O respeito à dignidade humana, hodiernamente concebida como um verdadeiro princípio de ius cogens, em muito contribui à interpenetração das ordens jurídicas nacional e internacional. [33] Com isto, fortalece a posição jurídica do indivíduo em relação ao Estado e, como dissemos, termina por estabelecer limitações à própria soberania estatal nesse quadrante. Dissociando-se o Estado desses valores comuns, além de estar sujeito à responsabilização internacional, inclusive sofrendo medidas coercivas em situações extremas (v.g., no caso de as violações massivas dos direitos humanos, a juízo do Conselho de Segurança das Nações Unidas, com base no Capítulo VII da Carta, constituírem uma ameaça à paz internacional [34]), também os seus dirigentes poderão ser penalmente responsabilizados. Nesse particular, apesar de o Tribunal Penal Internacional estar assentado em bases voluntaristas, [35] devem ser lembrados os Tribunais Internacionais criados pelo Conselho de Segurança, de jurisdição obrigatória e não-voluntarista, para o julgamento dos responsáveis pelos ilícitos praticados nos conflitos na antiga Iugoslávia (Resolução nº 808, de 1993) e no Ruanda (Resolução nº 955, de 1994).

Os limites materiais de revisão tanto podem ter uma função essencialmente declarativa, explicitando os limites implícitos na Constituição (rectius: princípios fundamentais), como podem assumir uma função declarativo-constitutiva, alçando ao nível de limites materiais princípios que não "se identifiquem com a essência da Constituição material". [36] A preservação da dignidade humana, quer seja analisada sob a perspectiva germânica, quer seja analisada sob a ótica luso-brasileira, é um limite de revisão indissociável da ordem constitucional, sendo meramente declarativos os preceitos que o reconheçam.

Nas Constituições, como a italiana, [37] em que não seja expressamente reconhecida a sua condição de limite de revisão constitucional, a dignidade humana tem sido tratada como um limite implícito. Invocando o art. 2º da Constituição, que considera invioláveis os direitos fundamentais do homem, o Tribunal Constitucional italiano incluiu, sob a epígrafe da inviolabilidade, qualquer intervenção promovida pelo legislador, inclusive de índole revisional, que atente contra os "direitos inalienáveis da pessoa humana", já que "pertencentes à essência dos valores supremos sobre os quais se funda a Constituição italiana". [38] Em rigor, a inviolabilidade de um direito não importa, necessariamente, na sua correlata imutabilidade, pois um direito pode ser inviolável tão-somente enquanto seja contemplado no ordenamento. De qualquer modo, a decisão do Tribunal italiano bem demonstra que os limites materiais de revisão não precisam estar expressos, podendo resultar de uma interpretação sistêmica que prestigie os princípios e valores fundamentais da Constituição ou mesmo transcendentes a ela.

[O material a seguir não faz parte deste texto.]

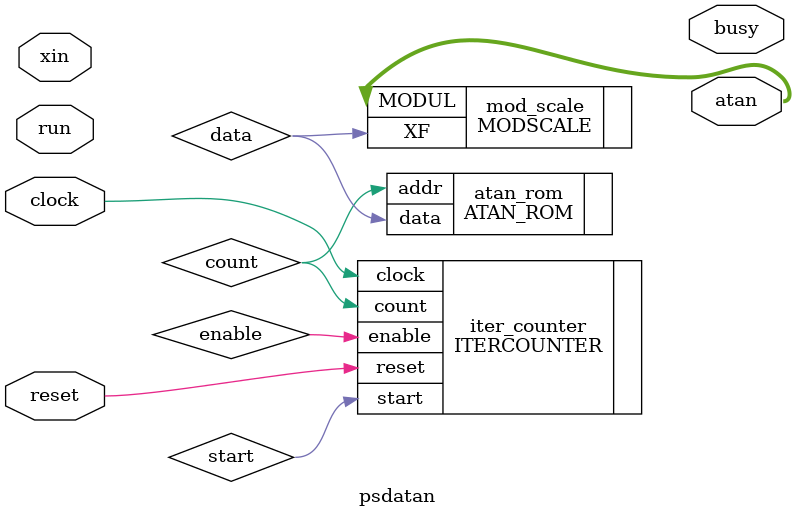
<source format=v>
/*

Tan calculator
 
jca@fe.up.pt, Nov 2018 - May 2022

	This Verilog code is property of University of Porto
	Its utilization beyond the scope of the course Digital Systems Design
	(Projeto de Sistemas Digitais) of the Master in Electrical 
	and Computer Engineering requires explicit authorization from the author.
 
*/

module psdatan(
					input clock,		//master clock
					input reset,		//synch reset, active high
					input run,		    //start a new tan
					output busy,			// busy, high while atan is running
					input [31:0] xin,		// input argument, 32 bit unsigned
					output [15:0] atan	    // atan extendend
				);

wire start, stop;

// Controller:
ITERCOUNTER  iter_counter(
					.clock( clock ),		//master clock
					.reset( reset ),		//synch reset, active high
					.start( start ),		//start a new sqrt
					.enable( enable ),		// Starts math
					.count( count )	        // Square root
				);

// Datapath:
ATAN_ROM atan_rom(
					.addr( count),			//address to search in rom
					.data( data )			//outdata from rom
				);
				


// Datapath:
MODSCALE mod_scale(
					.XF( data ),		//master clock
					.MODUL( atan ),		//synch reset, active high
				);
				
endmodule

</source>
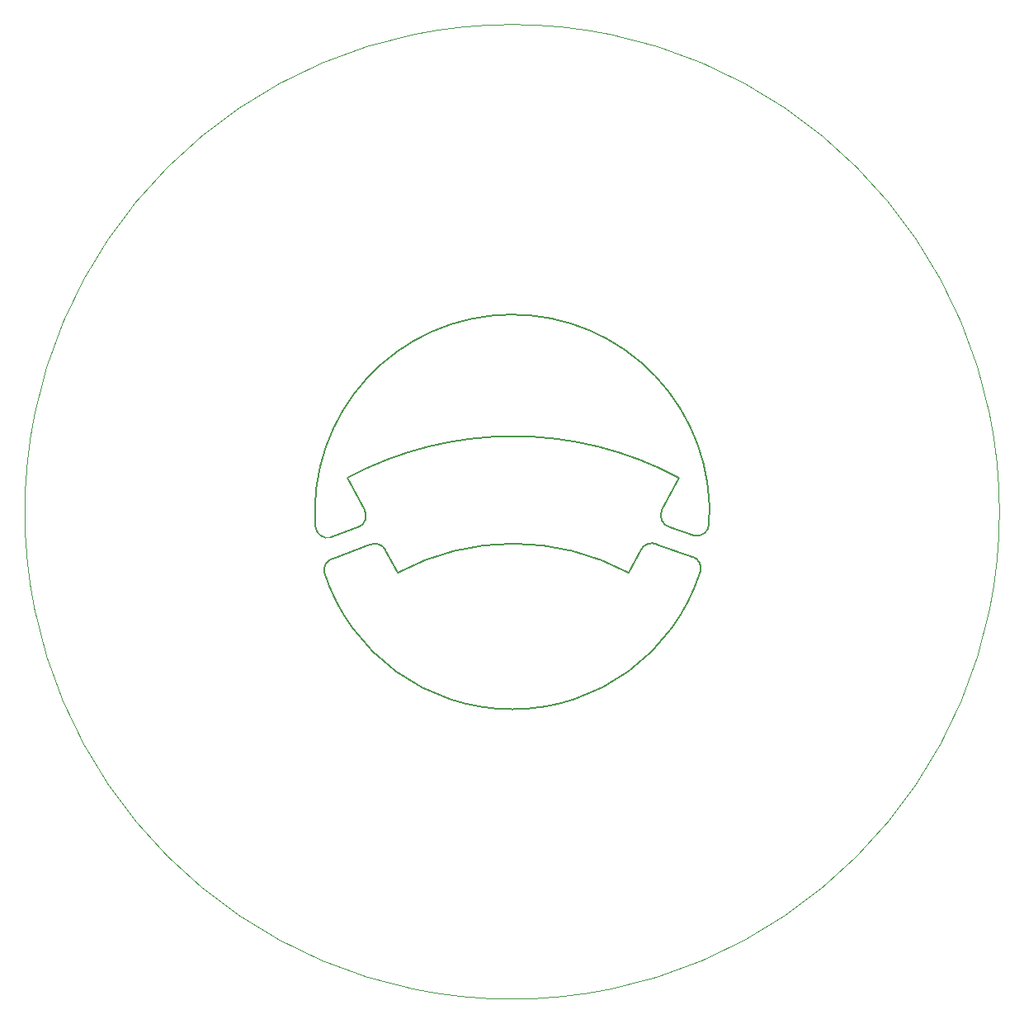
<source format=gbr>
%FSLAX34Y34*%
G04 Gerber Fmt 3.4, Leading zero omitted, Abs format*
G04 (created by PCBNEW (2014-06-29 BZR 4957)-product) date Sat 26 Jul 2014 07:30:18 PM CEST*
%MOIN*%
G01*
G70*
G90*
G04 APERTURE LIST*
%ADD10C,0.003937*%
%ADD11C,0.007874*%
G04 APERTURE END LIST*
G54D10*
G54D11*
X67012Y-37879D02*
G75*
G03X51106Y-38007I-7957J478D01*
G74*
G01*
X51468Y-39858D02*
G75*
G03X66649Y-39834I7586J2456D01*
G74*
G01*
X54429Y-39862D02*
X53944Y-38944D01*
X51822Y-39279D02*
X53307Y-38724D01*
X51716Y-38440D02*
X52885Y-38007D01*
X52885Y-38007D02*
G75*
G03X53094Y-37334I-232J440D01*
G74*
G01*
X51105Y-38008D02*
G75*
G03X51716Y-38440I500J59D01*
G74*
G01*
X51821Y-39280D02*
G75*
G03X51468Y-39854I123J-471D01*
G74*
G01*
X53944Y-38947D02*
G75*
G03X53311Y-38724I-441J-241D01*
G74*
G01*
X65425Y-38027D02*
X66413Y-38370D01*
X66415Y-38369D02*
G75*
G03X67011Y-37889I92J495D01*
G74*
G01*
X65104Y-37328D02*
G75*
G03X65421Y-38023I450J-214D01*
G74*
G01*
X63759Y-39862D02*
X64259Y-38925D01*
X64893Y-38708D02*
X66346Y-39208D01*
X66650Y-39836D02*
G75*
G03X66346Y-39208I-471J159D01*
G74*
G01*
X64892Y-38706D02*
G75*
G03X64259Y-38925I-195J-458D01*
G74*
G01*
X65795Y-36027D02*
X65106Y-37326D01*
X52401Y-36023D02*
X53094Y-37334D01*
X65797Y-36028D02*
G75*
G03X52401Y-36023I-6702J-12494D01*
G74*
G01*
X63761Y-39862D02*
G75*
G03X54429Y-39862I-4666J-8660D01*
G74*
G01*
G54D10*
X78740Y-37401D02*
G75*
G03X78740Y-37401I-19685J0D01*
G74*
G01*
M02*

</source>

Em resposta aos questionamentos formulados, é possível afirmar que, tanto a positivação da dignidade, como a sua contemplação no rol de limites materiais ao poder de revisão constitucional, não se mostram essenciais à sua ampla e irrestrita proteção, isto porque normas dessa natureza terão índole essencialmente declarativa.


6. Regime jurídico

Maiores dificuldades serão divisadas direcionando-se a ótica de análise, não à mera existência axiológica do dever e do direito, mas à sua natureza, extensão e potencialidade de concreção, vale dizer, à posição jurídica do indivíduo em face do Estado. O indivíduo tem o direito subjetivo à observância de sua dignidade? Em caso positivo, ter-se-ia um direito a prestações estatais ou uma mera interdição a um atuar estatal agressivo? Uma vez reconhecido o direito, poderia ser ele ponderado e casuisticamente afastado quando em colisão com outro direito de igual natureza? Sedimentado um dever prestacional ou implementada uma política pública concretizadora da dignidade, é dado ao Estado ab-rogá-la sem a correlata implementação de outra? Esse direito seria oponível a outros particulares? Não sendo um direito, seria tão-somente uma enunciação de tarefas ou fins a serem perseguidos pelo Estado? Ou seria um princípio diretor da Constituição, de ordem interpretativa e essencialmente voltado à preservação da unidade do sistema?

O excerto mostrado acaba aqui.